Dental X-ray, Benign Brain Tumors

While the vast majority of tumors are non-malignant, they often grow to be very large and can cause a wide range of potentially serious symptoms, including vision and hearing loss, frequent headaches, memory loss, and even seizures. They are the most frequently diagnosed brain tumors among adults in the United States, accounting for about a third of all primary brain and central nervous system tumors.

Several small studies have suggested a link between cumulative dental X-ray exposures and brain tumors, but the findings were inconclusive. In the newly published study — the largest ever to examine the question — people who reported having “bitewing” X-rays at least yearly were found to have a 40% to 90% greater risk of tumor growth.

The study shows an association but does not prove a cause-effect relationship.

Annual Dental X-rays Not Recommended

The American Dental Association responded to the study in a written statement, noting that the group has long called on its members to order dental X-rays only when necessary. To minimize radiation exposure, the group recommends using protective aprons and collars and the use the fastest film speeds available or a digital X-ray.
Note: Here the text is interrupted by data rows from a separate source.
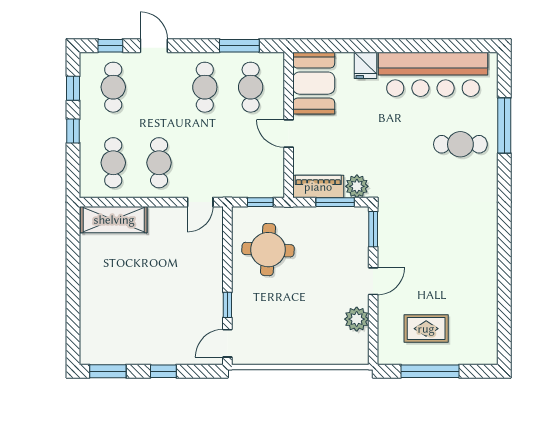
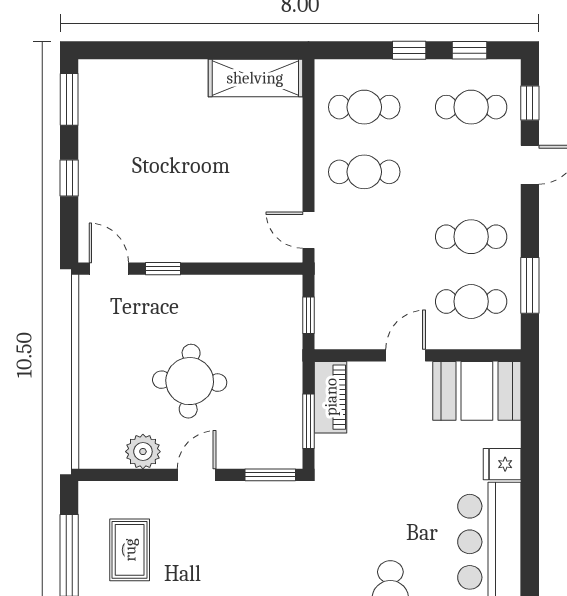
plant: (357, 186) -> (331, 452), removed
shelving: (114, 220) -> (255, 78), moved, turned 90
round table: (268, 250) -> (190, 381), moved
door: (373, 281) -> (197, 475), swing flipped

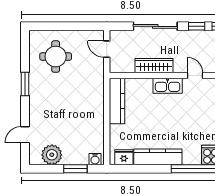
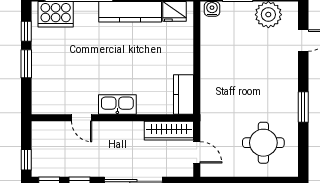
wardrobe: (154, 66) -> (169, 131), moved
kitchen counter: (117, 101) -> (183, 95), width x0.67

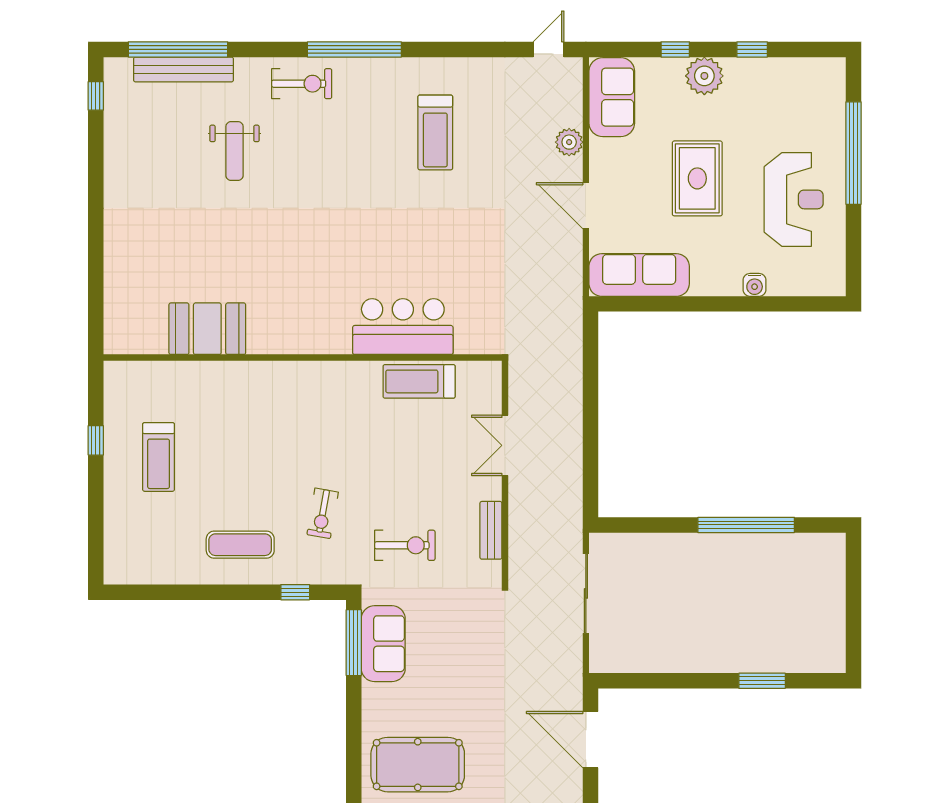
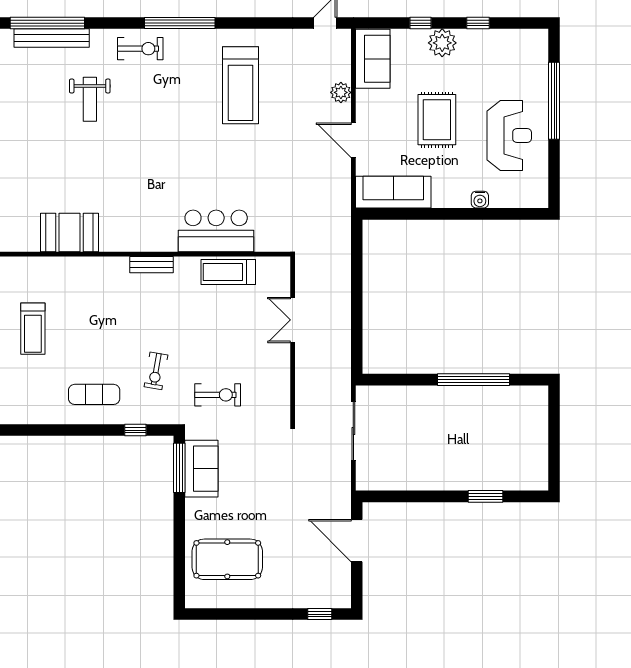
treadmill: (435, 132) -> (240, 85), width x1.37, depth x1.38
bench: (491, 530) -> (151, 265), moved, turned 90

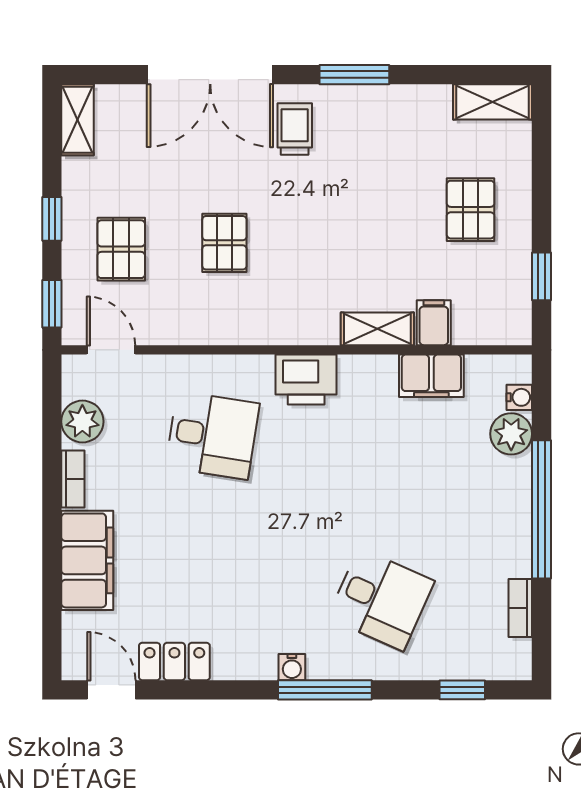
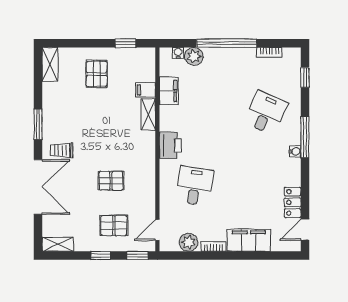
pallet: (471, 210) -> (97, 74), turned 90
Many oral diseases can’t be detected on the basis of a visual and physical examination alone, and dental X-rays are valuable in providing information about a patient’s oral health such as early-stage cavities, gum diseases, infections or some types of tumors,” the statement reads.

The American Dental Association recommends healthy adults receive routine mouth X-rays every two to three years. Dental X-rays are recommended every one to two years for children and every 1.5 to three years for teens. Children often require more X-rays than adults because of their developing teeth and jaws and increased likelihood for cavities.

The chance of these tumors arising in patients who were X-rayed yearly was low. Nonetheless, dentists and their patients should strongly consider obtaining X-rays less often than yearly unless symptoms suggest the need for imaging.